Mr. Coupe, the FTC has moved to invalidate this transaction to protect consumers from the expected harm of the result of higher prices in the absence of bona –fide organic-dedicated retailers, as the FTC has determined a relevant market for bona-fide organic retailers. If any party should experience humiliation it is the management of both companies, Whole Foods and Wild Oats, and primarily Whole Foods, to progress with the deal without prudence when the uncertainty existed that the lower court decision could be overturned on appeal. Perhaps you have chosen to ignore the damaging e-mail memorandum and internal documents that motivated the whack job that runs Whole Foods to undertake this merger. With respect to space constraints in this e-mail rebuke of your comments, you and your readers can easily find the documentation in this regard on an Internet search.

Your comments, however, do succeed to appeal to your base readership of management executives in retailers across the U.S., much as Sean Hannity does the same self-serving rhetoric to his right-wing and evangelical base that comprise his radio listener ship.
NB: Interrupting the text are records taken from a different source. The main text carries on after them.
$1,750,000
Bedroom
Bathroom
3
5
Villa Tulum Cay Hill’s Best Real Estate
But your comments fail in responsible journalistic analysis, based upon the facts.


I certainly appreciate your right to disagree with me. For the record, I think I reported both sides of the issue when the acquisition was pending, and was fairly critical of Whole Foods management in those days. However – and I concede that reasonable people can disagree on this without being disagreeable – I think the FTC’s assessment of the marketplace was incorrect, and I stand by that judgment.

I am confused by one point you make. I think you are suggesting that when the judge ruled that Whole Foods could acquire Wild Oats, and that the FTC’s objections were insufficient to block the merger, Whole Foods should have simply waited a few months to close the deal just in case the FTC wanted to object some more.
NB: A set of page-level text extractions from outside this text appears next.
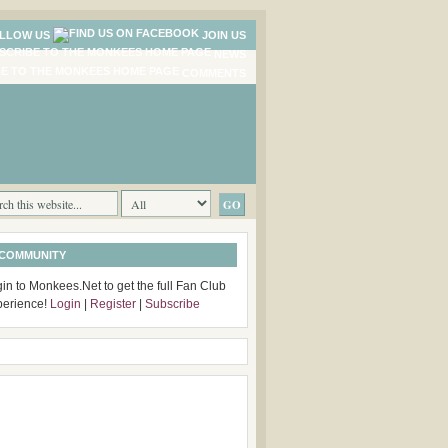
LLOW US
JOIN US
NEWS
COMMENTS
 COMMUNITY
in to Monkees.Net to get the full Fan Club
perience!
Login
|
Register
|
Subscribe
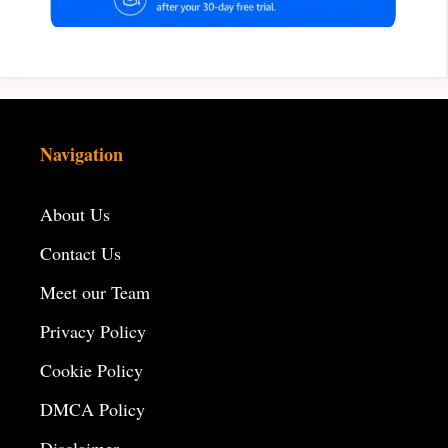
Navigation
About Us
Contact Us
Meet our Team
Privacy Policy
Cookie Policy
DMCA Policy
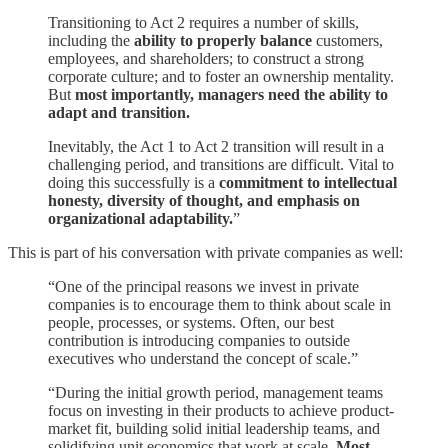
Transitioning to Act 2 requires a number of skills,
including the
ability to properly balance
customers,
employees, and shareholders; to construct a strong
corporate culture; and to foster an ownership mentality.
But
most importantly, managers need the ability to
adapt and transition.
Inevitably, the Act 1 to Act 2 transition will result in a
challenging period, and transitions are difficult. Vital to
doing this successfully is a
commitment to intellectual
honesty, diversity of thought, and emphasis on
organizational adaptability.
”
This is part of his conversation with private companies as well:
“One of the principal reasons we invest in private
companies is to encourage them to think about scale in
people, processes, or systems. Often, our best
contribution is introducing companies to outside
executives who understand the concept of scale.”
“During the initial growth period, management teams
focus on investing in their products to achieve product-
market fit, building solid initial leadership teams, and
solidifying unit economics that work at scale.
Most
What you are suggesting is tantamount to the Steelers deciding to allow the Cardinals an extra minute or two – after the clock ran out – just in case they were able to score another touchdown. I’m pretty sure that’s not how the game is played. Especially since the FTC is wrong. (Sorry. Couldn’t resist.)
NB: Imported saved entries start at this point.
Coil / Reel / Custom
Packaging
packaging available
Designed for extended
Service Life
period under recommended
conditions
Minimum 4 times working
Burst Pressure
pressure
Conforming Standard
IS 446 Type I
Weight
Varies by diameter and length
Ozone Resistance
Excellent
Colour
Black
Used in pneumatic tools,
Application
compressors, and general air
And finally, this may be the first time that I’ve been accused to wearing “W” jammies and parroting Sean Hannity. In some circles, you just helped my image immensely.




Referring to the Employee Free Choice Act last week, I said that the so-called “card check” legislation was essentially un-American because it removes the requirement for a secret ballot during union certification.

Several people objected to that characterization.

One MNB user wrote:

Why do you tell untruths in your post? The Employee Free Choice Act does NOT do away with the secret ballot. The people who are deciding to join or not to join a union would decide if they want the secret ballot or the card check. Right now the employer makes that decision for the people who want to join a union. Let the people decide, not the employer. The employer wants the upper hand to keep the union out. Now that's Un American. Get your facts right.

Another MNB user wrote:

Just a quick note on your comments about this story. The Employee Free Choice Act does NOT remove the option of secret ballots, it adds a second option which is the card check system. Not sure why this would be considered "un-American."

My feeling remains that a secret ballot ought to be required – not just an option - before a union is certified. Every effort has to be made to assure that employers do not apply undue pressure to employees considering unionization, but the same ought to go for the people in charge of organized labor.

My larger point was this. The numbers show that union membership went up last year, and is on the rise for the first time in decades. Card check legislation isn’t needed. Unions can stand or fall on their own merits…and a secret ballot, during which employees can make their own decision without pressure, ought to be a fundamental right and requirement.